EXERCISE AIM –
Copy out all of the lines below word for word.

Dataset records:
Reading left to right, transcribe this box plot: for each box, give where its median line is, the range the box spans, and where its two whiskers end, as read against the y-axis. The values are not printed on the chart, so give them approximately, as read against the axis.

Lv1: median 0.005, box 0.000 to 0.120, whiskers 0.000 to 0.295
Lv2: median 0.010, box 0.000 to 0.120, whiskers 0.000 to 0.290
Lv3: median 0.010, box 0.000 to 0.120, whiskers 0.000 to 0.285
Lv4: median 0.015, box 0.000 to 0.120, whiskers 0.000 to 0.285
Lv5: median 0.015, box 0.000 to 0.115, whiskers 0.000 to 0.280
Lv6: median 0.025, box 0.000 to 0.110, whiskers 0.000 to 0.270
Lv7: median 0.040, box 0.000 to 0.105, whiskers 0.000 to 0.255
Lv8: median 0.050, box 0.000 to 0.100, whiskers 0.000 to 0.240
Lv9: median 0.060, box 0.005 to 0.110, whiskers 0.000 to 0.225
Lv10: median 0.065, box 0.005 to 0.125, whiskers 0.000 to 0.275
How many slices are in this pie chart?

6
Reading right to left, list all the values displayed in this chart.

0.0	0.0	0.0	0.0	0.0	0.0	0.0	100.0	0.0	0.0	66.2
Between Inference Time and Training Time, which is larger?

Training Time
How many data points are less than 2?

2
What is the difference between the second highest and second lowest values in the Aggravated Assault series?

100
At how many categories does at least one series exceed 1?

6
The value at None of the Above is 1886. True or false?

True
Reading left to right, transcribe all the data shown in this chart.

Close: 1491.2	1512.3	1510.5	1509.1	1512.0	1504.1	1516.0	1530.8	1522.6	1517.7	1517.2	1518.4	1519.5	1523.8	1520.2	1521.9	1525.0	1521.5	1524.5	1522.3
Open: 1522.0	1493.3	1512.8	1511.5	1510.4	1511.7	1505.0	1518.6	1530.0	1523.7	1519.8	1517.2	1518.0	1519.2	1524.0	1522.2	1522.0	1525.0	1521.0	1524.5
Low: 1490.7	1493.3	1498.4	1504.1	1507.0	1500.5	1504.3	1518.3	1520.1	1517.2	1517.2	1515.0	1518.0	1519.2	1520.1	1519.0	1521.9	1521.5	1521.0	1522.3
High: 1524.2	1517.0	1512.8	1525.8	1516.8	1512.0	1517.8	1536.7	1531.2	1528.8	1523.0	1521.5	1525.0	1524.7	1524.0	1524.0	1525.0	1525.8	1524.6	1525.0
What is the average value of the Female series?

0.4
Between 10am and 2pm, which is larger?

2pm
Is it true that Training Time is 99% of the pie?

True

RESULT –
Reading left to right, transcribe this box plot: for each box, give where its median line is, the range the box spans, and where its two whiskers end, as read against the y-axis. The values are not printed on the chart, so give them approximately, as read against the axis.

Lv1: median 0.005, box 0.000 to 0.120, whiskers 0.000 to 0.295
Lv2: median 0.010, box 0.000 to 0.120, whiskers 0.000 to 0.290
Lv3: median 0.010, box 0.000 to 0.120, whiskers 0.000 to 0.285
Lv4: median 0.015, box 0.000 to 0.120, whiskers 0.000 to 0.285
Lv5: median 0.015, box 0.000 to 0.115, whiskers 0.000 to 0.280
Lv6: median 0.025, box 0.000 to 0.110, whiskers 0.000 to 0.270
Lv7: median 0.040, box 0.000 to 0.105, whiskers 0.000 to 0.255
Lv8: median 0.050, box 0.000 to 0.100, whiskers 0.000 to 0.240
Lv9: median 0.060, box 0.005 to 0.110, whiskers 0.000 to 0.225
Lv10: median 0.065, box 0.005 to 0.125, whiskers 0.000 to 0.275
How many slices are in this pie chart?

6
Reading right to left, list all the values displayed in this chart.

0.0	0.0	0.0	0.0	0.0	0.0	0.0	100.0	0.0	0.0	66.2
Between Inference Time and Training Time, which is larger?

Training Time
How many data points are less than 2?

2
What is the difference between the second highest and second lowest values in the Aggravated Assault series?

100
At how many categories does at least one series exceed 1?

6
The value at None of the Above is 1886. True or false?

True
Reading left to right, transcribe all the data shown in this chart.

Close: 1491.2	1512.3	1510.5	1509.1	1512.0	1504.1	1516.0	1530.8	1522.6	1517.7	1517.2	1518.4	1519.5	1523.8	1520.2	1521.9	1525.0	1521.5	1524.5	1522.3
Open: 1522.0	1493.3	1512.8	1511.5	1510.4	1511.7	1505.0	1518.6	1530.0	1523.7	1519.8	1517.2	1518.0	1519.2	1524.0	1522.2	1522.0	1525.0	1521.0	1524.5
Low: 1490.7	1493.3	1498.4	1504.1	1507.0	1500.5	1504.3	1518.3	1520.1	1517.2	1517.2	1515.0	1518.0	1519.2	1520.1	1519.0	1521.9	1521.5	1521.0	1522.3
High: 1524.2	1517.0	1512.8	1525.8	1516.8	1512.0	1517.8	1536.7	1531.2	1528.8	1523.0	1521.5	1525.0	1524.7	1524.0	1524.0	1525.0	1525.8	1524.6	1525.0
What is the average value of the Female series?

0.4
Between 10am and 2pm, which is larger?

2pm
Is it true that Training Time is 99% of the pie?

True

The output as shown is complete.